Yelena Isinbayeva, a Russian pole vaulter and so-called "face of the Moscow world championships," defended the anti-gay Russian law by asking for "respect" for her culture and her society:

"We consider ourselves like normal, standard people, we just live boys with women, girls with boys ... it comes from the history," she said. "[The protests are] disrespectful to our country. It's disrespectful to our citizens, because we are Russians," she said.

"Maybe we are different than European people and people from different lands. We have our law which everyone has to respect. When we go to different countries, we try to follow their rules. We are not trying to set our rules over there. We are just trying to be respectful."

Isinbayeva later sought to clarify her comments, noting that English is not her first language, and that she rejects "any discrimination against gay people on the grounds of their sexuality." Homosexual activity among consenting adults has not been illegal in Russia since 1993, and this is what she is presumably referring to when she said she rejects discrimination.

Clarifications aside, I want to examine more deeply the rhetoric she used to defend the law. Respect our culture, Isinbayeva said. Our beliefs about homosexuality come from our history, they are authentic to us and have their roots in our people's traditions. Our ways, she claimed, are not better than yours, just different, and we have a right to be different.

This is the language of cultural conservatism for certain, but it is also the language of a particularly extreme, relativist kind of multicultural ideology (there is much diversity within multicultural thought). Isinbayeva bends that language to her own purposes, but the fact remains that that language has always been open to such abuse.

If all cultures are truly equal, as some harder forms of multicultural ideology argue, then Isinbayeva and her anti-gay allies in Russia are right. In fact, the idea that all cultures are somehow equal has hampered some on the Western left from criticizing hate and other abuses of human rights in non-Western cultures since at least the controversy surrounding the 1989 fatwa issued by Ayatollah Khomenei of Iran against Salman Rushdie following the publication of The Satanic Verses. During the controversy, in reaction to those who sought to accommodate those Muslims offended by Rushdie's book on the grounds of respecting cultural/religious differences, English journalist Andy McSmith wrote:


We are witnessing, I fear, the birth of a new and dangerously illiberal "liberal" orthodoxy.

There is nothing wrong, in theory, with a general commitment to respect all cultures, and there is certainly plenty to criticize about my own culture. The point is, when push comes to shove, I'll always choose to respect people's rights over people's cultures. All cultures are not equal. The culture of white nationalism, or of the Christian Nationalist/Christian Identity movement--yes, by any definition these are cultures--is not worthy of respect, but rather is something to be vigorously rejected and opposed by anyone who respects human rights.

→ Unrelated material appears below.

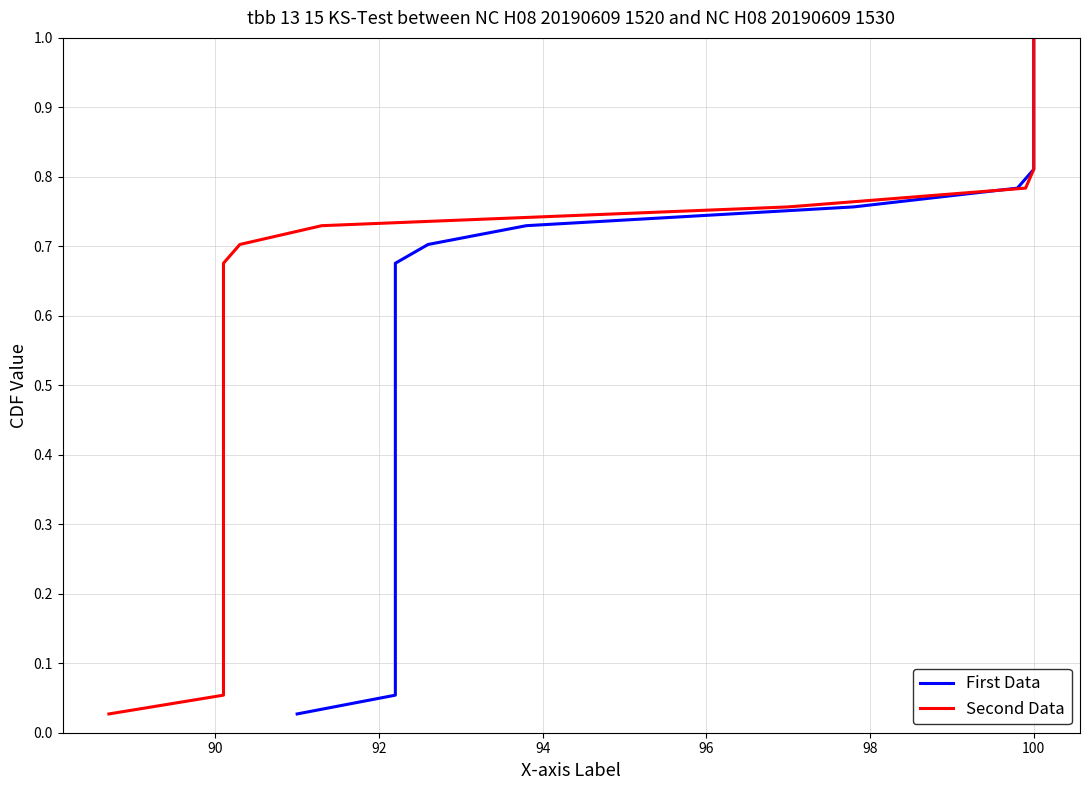

The value of First Data at 100 is 0.8. True or false?

True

Kenan Malik framed the issue quite well:

We can either recognise people as equal, or we can recognise cultures as equal. We can't do both.

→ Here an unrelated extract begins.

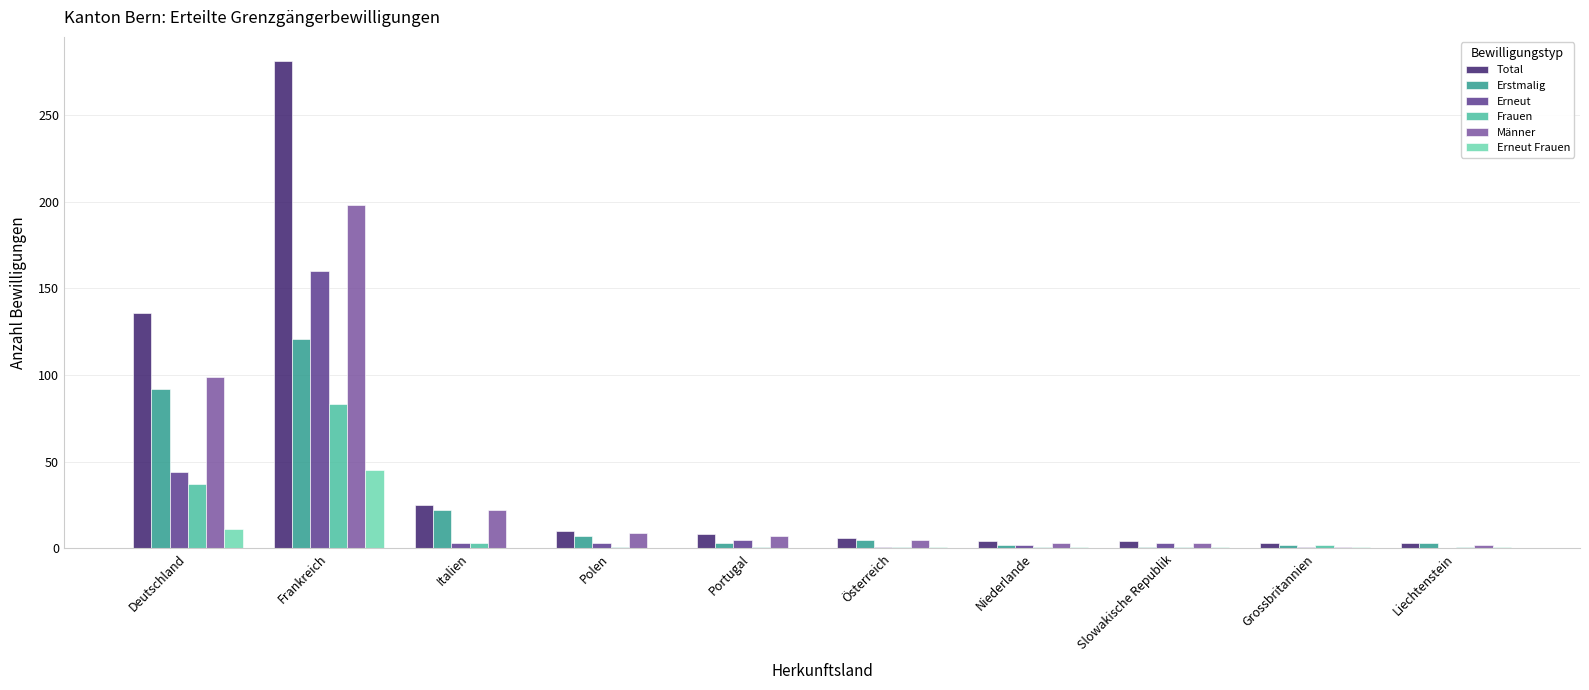

Which category has the highest value in the Männer series?

Frankreich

Hatred of homosexuality is, according to Russian law and prominent Russian cultural icons, central to Russian culture. I cannot respect that culture or any culture, whether Western or non-Western, that goes on record as opposing equal treatment for actual flesh and blood human beings, or publicly declares that some groups of human beings are less worthy of respect than others because of who they are. Only a liberal universalist approach can truly defend the equal rights of all people.

Cultures don't have rights. People do.